« Les anticipations sur les bénéfices à venir laissent peu de place aux déceptions »
L’Agefi: Pourquoi avoir récemment si brutalement réduit votre exposition au compartiment actions?
Yves Maillot: Techniquement, les marchés actions semblaient dangereux, et plus spécialement sur l’Europe, avec de surcroît un effet devise négatif pour la zone euro. La structure de la hausse de ces derniers mois m’est apparue peu convaincante en raison de nombreuses divergences: volumes modestes sur les phases de progression, montée des indices sans secteurs leaders et, enfin, prémices d’un redémarrage des volatilités. D’un point de vue fondamental, et en dépit d’une amélioration récente des données macro économiques ainsi que de bonnes publications des entreprises, les anticipations sur les bénéfices à venir laissent peu de place aux déceptions. En conséquence, les valorisations récentes avaient atteint un niveau qui ne donnait que peu de potentiel à court terme. De plus, en raison du poids des dettes publiques et de leur impact futur sur la croissance, le marché actions doit intégrer une prime de risque plus élevée.

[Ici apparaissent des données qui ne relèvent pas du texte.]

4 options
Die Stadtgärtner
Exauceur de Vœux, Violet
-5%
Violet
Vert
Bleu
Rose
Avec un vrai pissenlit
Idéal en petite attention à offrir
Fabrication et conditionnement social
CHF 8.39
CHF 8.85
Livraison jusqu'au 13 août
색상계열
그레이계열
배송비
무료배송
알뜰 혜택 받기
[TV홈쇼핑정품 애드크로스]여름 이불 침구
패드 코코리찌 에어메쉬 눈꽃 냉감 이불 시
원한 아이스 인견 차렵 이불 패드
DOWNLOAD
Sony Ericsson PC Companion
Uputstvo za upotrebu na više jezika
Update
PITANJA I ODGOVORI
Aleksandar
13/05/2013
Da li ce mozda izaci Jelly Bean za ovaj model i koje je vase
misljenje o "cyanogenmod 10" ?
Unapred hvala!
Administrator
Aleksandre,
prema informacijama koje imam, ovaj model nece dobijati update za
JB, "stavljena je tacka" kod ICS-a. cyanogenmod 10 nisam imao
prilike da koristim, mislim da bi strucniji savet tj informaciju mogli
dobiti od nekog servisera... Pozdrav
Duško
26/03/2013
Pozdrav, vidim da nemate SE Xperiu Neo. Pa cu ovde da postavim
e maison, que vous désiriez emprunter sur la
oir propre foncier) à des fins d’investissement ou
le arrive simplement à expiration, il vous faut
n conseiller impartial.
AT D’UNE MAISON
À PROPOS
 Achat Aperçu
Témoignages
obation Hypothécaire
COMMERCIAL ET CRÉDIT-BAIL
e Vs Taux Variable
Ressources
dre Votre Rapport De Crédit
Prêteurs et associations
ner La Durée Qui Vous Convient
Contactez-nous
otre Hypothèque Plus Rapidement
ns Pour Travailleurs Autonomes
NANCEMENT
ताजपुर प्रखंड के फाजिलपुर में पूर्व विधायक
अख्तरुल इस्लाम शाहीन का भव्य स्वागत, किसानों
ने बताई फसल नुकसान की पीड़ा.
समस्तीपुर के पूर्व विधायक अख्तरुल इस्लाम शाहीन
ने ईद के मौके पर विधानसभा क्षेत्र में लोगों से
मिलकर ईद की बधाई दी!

Quels sont les principaux attraits des actifs alternatifs sur lesquels vous êtes surpondéré?
Au cours d’une année durant laquelle la génération de performances positives sur les actifs traditionnels est incertaine, les techniques d’arbitrage représentent des solutions adaptées. De plus, les actifs alternatifs concentrés sur l’arbitrage permettent une décorrélation élevée au bénéfice d’un portefeuille diversifié. Au sein du compartiment alternatif, il faut aussi mentionner les matières premières. Elles permettent une bonne décorrélation qui profite à une moindre volatilité d’un portefeuille diversifié. Parmi elles, ce sont les métaux précieux qu’il faut privilégier.